Nestes tempos elétricos e de alta ansiedade, em que somos enredados na voracidade de tantos estímulos virtuais, ler um livro é sempre um ato revolucionário. São exigidas horas e horas de completa atenção e algum retiro silencioso longe da turba cotidiana. Reler, então, é quase uma provocação, já que não sobra tempo direito nem para dar conta das leituras inéditas. Mas foi com um misto de orgulho acintoso e de pura reatividade ao atual estado de coisas que decidi alternar minhas leituras entre um novo título e alguma releitura. Fiz disso uma regra.
Nunca fui dado a releituras, pois a sede de sorver tantas obras imprescindíveis não abria espaço para degustar com outros olhos o já lido. Mas eis que me percebo no limiar do terceiro ato da minha vida, em que o ritmo sugere – ou melhor, impõe – escolhas e conclusões. Já não cabem adiamentos enganosos. Não vai chegar facilmente esse dia de decantar o que foi bom. Daí é preciso tomar o tempo à força, no muque mesmo, da sanha embaraçadora das redes de toda sorte.
Foi depois de um longo trânsito de Saturno, o senhor do tempo, que levei a cabo a decisão de atentar mais para o que precisa ser reafirmado. Posso seguir sendo um utopista, a crer que o melhor foi feito no futuro e a insistir nessa direção, mas convém carregar na bagagem o que já se provou fundamental. Isso alude à tal sabedoria apregoada como dádiva do tempo, coisa de Saturno também. Pois saber é filtrar, é selecionar. É conhecer o caminho que nos trouxe até aqui.
Uma avalanche de efêmeras novidades, sustentada pelo onipotente deus mercado, tem causado danos terríveis à história e à memória. O perigo mais imediato disso está na relativização, e até na reinvenção irresponsável, de doutrinas mortais do passado. Há informação demais e formação em baixa; muitos dados e nenhum senso crítico; muita distração e zero concentração. Por isso ler é revolucionário. E reler é feito uma Revolução Francesa contra a tirania do algoritmo.
Agora releio A Obra em Negro, de Marguerite Yourcenar. Sempre guardei um carinho enorme por esse romance histórico ambientado no século 16, numa Europa que vivia o Renascimento e o nascente Capitalismo em meio aos estertores do pensamento medieval. Entre pestes, disputas religiosas e o avanço inexorável do paradigma científico, a autora nos arrebata numa prosa absolutamente maravilhosa, destacando o personagem Zênon, médico, filósofo, alquimista e astrólogo, às voltas com o obscurantismo. Como tem acontecido com todas as minhas releituras, tenho gostado ainda mais de cada livro.

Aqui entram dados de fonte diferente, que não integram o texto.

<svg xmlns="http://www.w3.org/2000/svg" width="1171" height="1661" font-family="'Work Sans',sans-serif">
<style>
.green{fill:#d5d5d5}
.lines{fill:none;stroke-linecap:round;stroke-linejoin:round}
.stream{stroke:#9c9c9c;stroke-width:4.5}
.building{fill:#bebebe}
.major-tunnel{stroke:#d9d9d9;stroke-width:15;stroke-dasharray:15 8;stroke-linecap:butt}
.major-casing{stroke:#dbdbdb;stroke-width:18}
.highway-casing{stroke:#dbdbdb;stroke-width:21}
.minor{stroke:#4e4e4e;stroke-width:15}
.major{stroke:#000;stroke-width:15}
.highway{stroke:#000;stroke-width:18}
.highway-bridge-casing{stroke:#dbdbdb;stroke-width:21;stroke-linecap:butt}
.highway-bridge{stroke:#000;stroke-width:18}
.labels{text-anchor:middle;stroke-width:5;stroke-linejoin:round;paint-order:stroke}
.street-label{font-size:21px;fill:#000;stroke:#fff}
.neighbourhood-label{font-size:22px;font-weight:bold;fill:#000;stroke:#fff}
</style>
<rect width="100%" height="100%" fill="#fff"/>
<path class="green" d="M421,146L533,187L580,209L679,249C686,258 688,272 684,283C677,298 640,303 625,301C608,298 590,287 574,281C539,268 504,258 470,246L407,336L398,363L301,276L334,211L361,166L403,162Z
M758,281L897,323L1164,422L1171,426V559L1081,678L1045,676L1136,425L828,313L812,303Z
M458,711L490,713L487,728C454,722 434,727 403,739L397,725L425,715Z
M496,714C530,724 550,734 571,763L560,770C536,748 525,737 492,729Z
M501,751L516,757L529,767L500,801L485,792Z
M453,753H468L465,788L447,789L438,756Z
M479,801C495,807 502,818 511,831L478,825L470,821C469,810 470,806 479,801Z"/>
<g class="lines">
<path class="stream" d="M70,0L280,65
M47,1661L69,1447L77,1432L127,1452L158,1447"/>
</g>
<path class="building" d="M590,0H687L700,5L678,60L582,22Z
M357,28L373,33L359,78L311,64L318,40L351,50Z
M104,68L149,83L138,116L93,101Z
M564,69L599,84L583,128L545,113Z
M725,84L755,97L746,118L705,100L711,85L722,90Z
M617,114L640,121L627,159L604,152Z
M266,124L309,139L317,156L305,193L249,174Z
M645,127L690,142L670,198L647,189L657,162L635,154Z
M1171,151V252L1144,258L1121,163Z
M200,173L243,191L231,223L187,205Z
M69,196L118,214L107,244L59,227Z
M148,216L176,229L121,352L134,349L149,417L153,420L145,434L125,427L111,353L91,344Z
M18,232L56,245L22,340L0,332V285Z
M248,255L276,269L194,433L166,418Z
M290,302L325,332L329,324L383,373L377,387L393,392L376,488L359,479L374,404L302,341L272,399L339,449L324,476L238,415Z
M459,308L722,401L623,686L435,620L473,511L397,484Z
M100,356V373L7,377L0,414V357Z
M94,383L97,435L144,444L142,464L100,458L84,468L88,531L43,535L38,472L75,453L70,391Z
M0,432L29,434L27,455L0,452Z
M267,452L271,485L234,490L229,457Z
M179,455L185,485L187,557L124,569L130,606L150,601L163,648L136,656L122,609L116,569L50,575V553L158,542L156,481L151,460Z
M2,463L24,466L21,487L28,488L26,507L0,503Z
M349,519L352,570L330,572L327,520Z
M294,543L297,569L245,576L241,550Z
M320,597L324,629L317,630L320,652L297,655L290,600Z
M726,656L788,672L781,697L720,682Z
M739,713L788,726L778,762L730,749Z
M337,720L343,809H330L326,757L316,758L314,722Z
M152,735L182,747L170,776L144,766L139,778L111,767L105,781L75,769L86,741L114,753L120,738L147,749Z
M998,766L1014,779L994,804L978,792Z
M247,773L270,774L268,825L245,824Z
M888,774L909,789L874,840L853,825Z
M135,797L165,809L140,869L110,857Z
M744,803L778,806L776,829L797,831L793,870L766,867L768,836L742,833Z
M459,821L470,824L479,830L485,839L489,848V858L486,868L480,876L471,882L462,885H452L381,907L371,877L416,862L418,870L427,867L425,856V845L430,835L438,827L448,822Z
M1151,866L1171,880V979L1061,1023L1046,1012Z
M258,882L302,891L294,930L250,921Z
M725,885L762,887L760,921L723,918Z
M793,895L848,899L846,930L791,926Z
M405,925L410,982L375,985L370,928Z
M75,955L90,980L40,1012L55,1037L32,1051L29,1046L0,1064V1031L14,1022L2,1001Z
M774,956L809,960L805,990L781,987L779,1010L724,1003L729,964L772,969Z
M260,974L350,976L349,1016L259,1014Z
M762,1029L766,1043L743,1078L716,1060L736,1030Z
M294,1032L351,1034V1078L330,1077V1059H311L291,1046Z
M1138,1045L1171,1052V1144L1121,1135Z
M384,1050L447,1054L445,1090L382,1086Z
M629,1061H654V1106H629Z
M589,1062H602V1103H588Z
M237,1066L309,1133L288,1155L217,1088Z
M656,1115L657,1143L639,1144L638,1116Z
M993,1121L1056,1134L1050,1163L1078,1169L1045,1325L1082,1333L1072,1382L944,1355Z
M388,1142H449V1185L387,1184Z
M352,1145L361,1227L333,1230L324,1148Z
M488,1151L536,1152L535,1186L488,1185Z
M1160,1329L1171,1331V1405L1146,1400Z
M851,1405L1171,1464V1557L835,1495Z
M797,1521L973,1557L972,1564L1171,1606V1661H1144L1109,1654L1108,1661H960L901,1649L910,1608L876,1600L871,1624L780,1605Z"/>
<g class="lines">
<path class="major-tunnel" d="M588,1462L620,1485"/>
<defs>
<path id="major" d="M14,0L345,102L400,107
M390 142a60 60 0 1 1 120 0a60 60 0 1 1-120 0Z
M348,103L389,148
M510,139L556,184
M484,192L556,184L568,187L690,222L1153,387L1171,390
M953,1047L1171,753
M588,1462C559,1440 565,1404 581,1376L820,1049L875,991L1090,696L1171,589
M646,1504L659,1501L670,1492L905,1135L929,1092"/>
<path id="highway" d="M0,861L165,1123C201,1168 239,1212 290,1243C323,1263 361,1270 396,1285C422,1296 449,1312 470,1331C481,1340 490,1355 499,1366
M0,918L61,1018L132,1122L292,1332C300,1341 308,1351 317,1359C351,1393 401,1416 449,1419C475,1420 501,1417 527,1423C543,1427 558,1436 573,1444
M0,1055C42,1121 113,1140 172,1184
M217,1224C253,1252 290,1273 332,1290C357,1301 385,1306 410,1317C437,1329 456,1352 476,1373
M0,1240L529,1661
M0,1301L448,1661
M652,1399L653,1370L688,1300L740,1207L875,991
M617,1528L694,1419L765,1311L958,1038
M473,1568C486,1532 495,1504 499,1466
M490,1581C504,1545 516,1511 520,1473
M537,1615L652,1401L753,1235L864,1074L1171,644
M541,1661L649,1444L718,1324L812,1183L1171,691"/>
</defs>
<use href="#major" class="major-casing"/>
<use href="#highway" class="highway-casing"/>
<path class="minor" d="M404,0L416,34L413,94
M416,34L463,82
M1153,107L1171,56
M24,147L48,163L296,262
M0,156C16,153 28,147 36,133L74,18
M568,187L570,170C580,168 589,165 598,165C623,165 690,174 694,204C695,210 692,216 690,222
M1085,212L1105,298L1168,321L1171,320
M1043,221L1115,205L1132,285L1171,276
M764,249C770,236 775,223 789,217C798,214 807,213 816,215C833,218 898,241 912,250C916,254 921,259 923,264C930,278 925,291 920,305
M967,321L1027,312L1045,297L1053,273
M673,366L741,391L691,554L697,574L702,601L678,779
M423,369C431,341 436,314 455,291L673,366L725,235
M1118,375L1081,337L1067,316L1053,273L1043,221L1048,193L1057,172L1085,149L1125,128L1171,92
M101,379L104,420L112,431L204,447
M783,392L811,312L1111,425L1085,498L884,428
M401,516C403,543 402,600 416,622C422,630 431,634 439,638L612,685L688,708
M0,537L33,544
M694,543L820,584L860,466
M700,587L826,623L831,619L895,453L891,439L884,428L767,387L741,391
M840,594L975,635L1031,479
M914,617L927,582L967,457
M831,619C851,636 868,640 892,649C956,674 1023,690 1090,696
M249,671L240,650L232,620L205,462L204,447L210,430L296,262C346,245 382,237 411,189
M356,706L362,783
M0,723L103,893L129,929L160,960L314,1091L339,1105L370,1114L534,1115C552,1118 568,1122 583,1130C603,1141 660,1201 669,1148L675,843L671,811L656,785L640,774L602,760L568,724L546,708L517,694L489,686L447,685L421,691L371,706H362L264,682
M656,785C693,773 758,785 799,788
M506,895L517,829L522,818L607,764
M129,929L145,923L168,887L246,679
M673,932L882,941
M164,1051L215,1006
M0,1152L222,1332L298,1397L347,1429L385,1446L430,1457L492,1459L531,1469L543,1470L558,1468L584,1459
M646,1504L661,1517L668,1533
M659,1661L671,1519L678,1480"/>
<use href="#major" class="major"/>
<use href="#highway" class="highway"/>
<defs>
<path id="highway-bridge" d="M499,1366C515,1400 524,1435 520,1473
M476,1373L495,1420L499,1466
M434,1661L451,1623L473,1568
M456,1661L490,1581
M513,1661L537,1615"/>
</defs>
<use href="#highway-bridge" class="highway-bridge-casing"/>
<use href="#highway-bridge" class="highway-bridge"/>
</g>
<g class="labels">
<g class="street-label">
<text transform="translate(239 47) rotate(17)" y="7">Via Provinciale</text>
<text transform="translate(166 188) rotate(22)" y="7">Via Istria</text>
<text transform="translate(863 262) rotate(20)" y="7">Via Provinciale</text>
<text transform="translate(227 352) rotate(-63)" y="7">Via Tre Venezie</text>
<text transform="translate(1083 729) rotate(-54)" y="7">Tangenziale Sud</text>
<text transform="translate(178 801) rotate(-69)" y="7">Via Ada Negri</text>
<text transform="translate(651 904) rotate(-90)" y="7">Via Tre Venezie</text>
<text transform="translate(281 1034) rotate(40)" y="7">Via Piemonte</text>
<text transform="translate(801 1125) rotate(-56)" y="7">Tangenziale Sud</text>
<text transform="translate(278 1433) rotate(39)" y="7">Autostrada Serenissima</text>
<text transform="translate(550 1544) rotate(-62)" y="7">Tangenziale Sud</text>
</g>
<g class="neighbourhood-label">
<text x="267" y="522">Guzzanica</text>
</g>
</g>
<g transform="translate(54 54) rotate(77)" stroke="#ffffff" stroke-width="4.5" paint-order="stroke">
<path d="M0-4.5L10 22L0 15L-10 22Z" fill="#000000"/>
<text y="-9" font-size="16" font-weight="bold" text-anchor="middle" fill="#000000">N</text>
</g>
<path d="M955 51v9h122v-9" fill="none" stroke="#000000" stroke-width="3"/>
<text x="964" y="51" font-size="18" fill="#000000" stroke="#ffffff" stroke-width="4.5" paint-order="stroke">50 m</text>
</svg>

Já sabendo como a história termina, presto mais atenção ao estilo, à linguagem, à estrutura narrativa – enfim, ao caminho do livro. A Obra em Negro, relido, me revela conexões com os tempos atuais que não estavam à vista quando o li por primeiro, há muitos anos. Quem poderia imaginar que uma visão de mundo livre dos dogmas de fé, por mais afeita ao conhecimento racional, seria confrontada, em plena era tecnológica, exatamente por um pensamento de tom supersticioso e medieval?
Por fim, uma coincidência (ou não) astrológica. No céu, o Sol entra em Gêmeos neste domingo, signo de Marguerite Yourcenar, que tinha no mapa natal Júpiter em quadratura com Plutão, aspecto que volta a se repetir agora. Vivemos uma obra em negro coletiva? Quero crer, como os antigos alquimistas, que estamos na fase mais escura e purificadora do longo processo que conduzirá ao ouro do conhecimento e da verdade. Sei, sou um utopista, mas é o que sou – o meu ouro.